Valve just released its monthly report on Steam market shares broken down by each OS on the market, and there’s some surprising news for Windows 10 and 11.
as per latest Steam Hardware and Software Survey Result, windows 11 experienced a 0.11% drop in its Steam market share, rising from 21.23% to 21.12%. This effectively marks the first time that Windows 11 has lost gamers to Steam rather than gain.
And looking at the same data set, Windows 10 increased its Steam market shares by 1.91% in the same month. This would mean that the OS managed to scoop up those who jumped ship from Windows 11, as they certainly didn’t move to Windows 8.1 or Windows 7, both of which also lost market share last month with Windows 7 (32) Was. -bit and 64-bit) lose a whole percentage point (1.03%, to be precise), with the 64-bit version of the aging OS accounting for a full 0.97%.
Analysis: What is it all about?
If gamers on Steam were willing to revert to Windows 10 despite having an older OS, there’s a good chance they were dissatisfied with the Windows 11 experience. Considering how many issues Windows 11 has faced over several months.

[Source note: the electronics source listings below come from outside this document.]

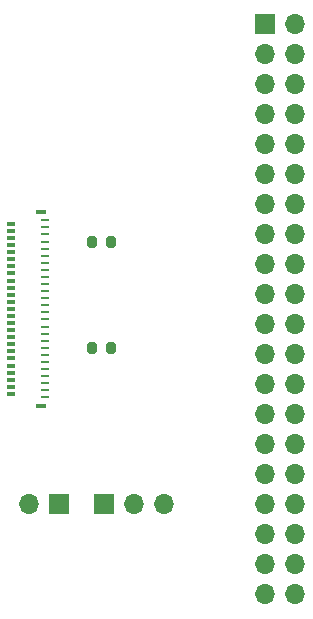
<source format=gbr>
%TF.GenerationSoftware,KiCad,Pcbnew,(6.0.9)*%
%TF.CreationDate,2022-11-21T18:53:06+08:00*%
%TF.ProjectId,Sitronix_3.97''_480x800,53697472-6f6e-4697-985f-332e39372727,rev?*%
%TF.SameCoordinates,Original*%
%TF.FileFunction,Soldermask,Top*%
%TF.FilePolarity,Negative*%
%FSLAX46Y46*%
G04 Gerber Fmt 4.6, Leading zero omitted, Abs format (unit mm)*
G04 Created by KiCad (PCBNEW (6.0.9)) date 2022-11-21 18:53:06*
%MOMM*%
%LPD*%
G01*
G04 APERTURE LIST*
G04 Aperture macros list*
%AMRoundRect*
0 Rectangle with rounded corners*
0 $1 Rounding radius*
0 $2 $3 $4 $5 $6 $7 $8 $9 X,Y pos of 4 corners*
0 Add a 4 corners polygon primitive as box body*
4,1,4,$2,$3,$4,$5,$6,$7,$8,$9,$2,$3,0*
0 Add four circle primitives for the rounded corners*
1,1,$1+$1,$2,$3*
1,1,$1+$1,$4,$5*
1,1,$1+$1,$6,$7*
1,1,$1+$1,$8,$9*
0 Add four rect primitives between the rounded corners*
20,1,$1+$1,$2,$3,$4,$5,0*
20,1,$1+$1,$4,$5,$6,$7,0*
20,1,$1+$1,$6,$7,$8,$9,0*
20,1,$1+$1,$8,$9,$2,$3,0*%
G04 Aperture macros list end*
%ADD10R,0.800000X0.260000*%
%ADD11R,0.650000X0.300000*%
%ADD12R,0.850000X0.400000*%
%ADD13RoundRect,0.200000X-0.200000X-0.275000X0.200000X-0.275000X0.200000X0.275000X-0.200000X0.275000X0*%
%ADD14R,1.700000X1.700000*%
%ADD15O,1.700000X1.700000*%
G04 APERTURE END LIST*
D10*
%TO.C,J2*%
X81918000Y-94876000D03*
D11*
X79043000Y-94576000D03*
D10*
X81918000Y-94276000D03*
D11*
X79043000Y-93976000D03*
D10*
X81918000Y-93676000D03*
D11*
X79043000Y-93376000D03*
D10*
X81918000Y-93076000D03*
D11*
X79043000Y-92776000D03*
D10*
X81918000Y-92476000D03*
D11*
X79043000Y-92176000D03*
D10*
X81918000Y-91876000D03*
D11*
X79043000Y-91576000D03*
D10*
X81918000Y-91276000D03*
D11*
X79043000Y-90976000D03*
D10*
X81918000Y-90676000D03*
D11*
X79043000Y-90376000D03*
D10*
X81918000Y-90076000D03*
D11*
X79043000Y-89776000D03*
D10*
X81918000Y-89476000D03*
D11*
X79043000Y-89176000D03*
D10*
X81918000Y-88876000D03*
D11*
X79043000Y-88576000D03*
D10*
X81918000Y-88276000D03*
D11*
X79043000Y-87976000D03*
D10*
X81918000Y-87676000D03*
D11*
X79043000Y-87376000D03*
D10*
X81918000Y-87076000D03*
D11*
X79043000Y-86776000D03*
D10*
X81918000Y-86476000D03*
D11*
X79043000Y-86176000D03*
D10*
X81918000Y-85876000D03*
D11*
X79043000Y-85576000D03*
D10*
X81918000Y-85276000D03*
D11*
X79043000Y-84976000D03*
D10*
X81918000Y-84676000D03*
D11*
X79043000Y-84376000D03*
D10*
X81918000Y-84076000D03*
D11*
X79043000Y-83776000D03*
D10*
X81918000Y-83476000D03*
D11*
X79043000Y-83176000D03*
D10*
X81918000Y-82876000D03*
D11*
X79043000Y-82576000D03*
D10*
X81918000Y-82276000D03*
D11*
X79043000Y-81976000D03*
D10*
X81918000Y-81676000D03*
D11*
X79043000Y-81376000D03*
D10*
X81918000Y-81076000D03*
D11*
X79043000Y-80776000D03*
D10*
X81918000Y-80476000D03*
D11*
X79043000Y-80176000D03*
D10*
X81918000Y-79876000D03*
D12*
X81593000Y-95576000D03*
X81593000Y-79176000D03*
%TD*%
D13*
%TO.C,R2*%
X85852000Y-90676000D03*
X87502000Y-90676000D03*
%TD*%
D14*
%TO.C,J4*%
X83048000Y-103886000D03*
D15*
X80508000Y-103886000D03*
%TD*%
D14*
%TO.C,J3*%
X86868000Y-103886000D03*
D15*
X89408000Y-103886000D03*
X91948000Y-103886000D03*
%TD*%
D13*
%TO.C,R1*%
X85852000Y-81676000D03*
X87502000Y-81676000D03*
%TD*%
D14*
%TO.C,J1*%
X100564000Y-63276000D03*
D15*
X103104000Y-63276000D03*
X100564000Y-65816000D03*
X103104000Y-65816000D03*
X100564000Y-68356000D03*
X103104000Y-68356000D03*
X100564000Y-70896000D03*
X103104000Y-70896000D03*
X100564000Y-73436000D03*
X103104000Y-73436000D03*
X100564000Y-75976000D03*
X103104000Y-75976000D03*
X100564000Y-78516000D03*
X103104000Y-78516000D03*
X100564000Y-81056000D03*
X103104000Y-81056000D03*
X100564000Y-83596000D03*
X103104000Y-83596000D03*
X100564000Y-86136000D03*
X103104000Y-86136000D03*
X100564000Y-88676000D03*
X103104000Y-88676000D03*
X100564000Y-91216000D03*
X103104000Y-91216000D03*
X100564000Y-93756000D03*
X103104000Y-93756000D03*
X100564000Y-96296000D03*
X103104000Y-96296000D03*
X100564000Y-98836000D03*
X103104000Y-98836000D03*
X100564000Y-101376000D03*
X103104000Y-101376000D03*
X100564000Y-103916000D03*
X103104000Y-103916000D03*
X100564000Y-106456000D03*
X103104000Y-106456000D03*
X100564000Y-108996000D03*
X103104000Y-108996000D03*
X100564000Y-111536000D03*
X103104000Y-111536000D03*
%TD*%
M02*

</source>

Between releases, UI designs, and updates that break various functionalities, we can sympathize.
There’s also the fact that given the overall market share on Steam, Microsoft has Trouble convincing gamers To switch to Windows 11. The monthly growth in market share has been the best and only 21.12% of gamers are using it, while there is a massive 73.17% growth using Windows 10.
Given that we have over a period of one month break in microsoft outlookan update that caused a endless reboot loopand continue issues with printing For those that haven’t been fully fixed yet, it’s little surprise that gamers would choose to stick with a more stable OS. And as far as we can tell from the July 2022 survey results, it appears that there are some who gave Windows 11 a chance and decided to roll back to Windows 10.
Just interesting, perhaps, there are a large number of Windows 7 users who have decided to upgrade, but seem to have upgraded to Windows 10 instead of Windows 11. Windows 10 is putting up a surprisingly stubborn fight, despite Microsoft’s best efforts to move it all. For your new OS.
Over time, that will change, mostly once Windows 11 matures as it becomes more stable. Lest we forget, suddenly the beloved Windows 10 also had a buggy, unstable FlusterClick when it launched, so there’s no reason to think Windows 11 won’t follow the same trajectory in the future.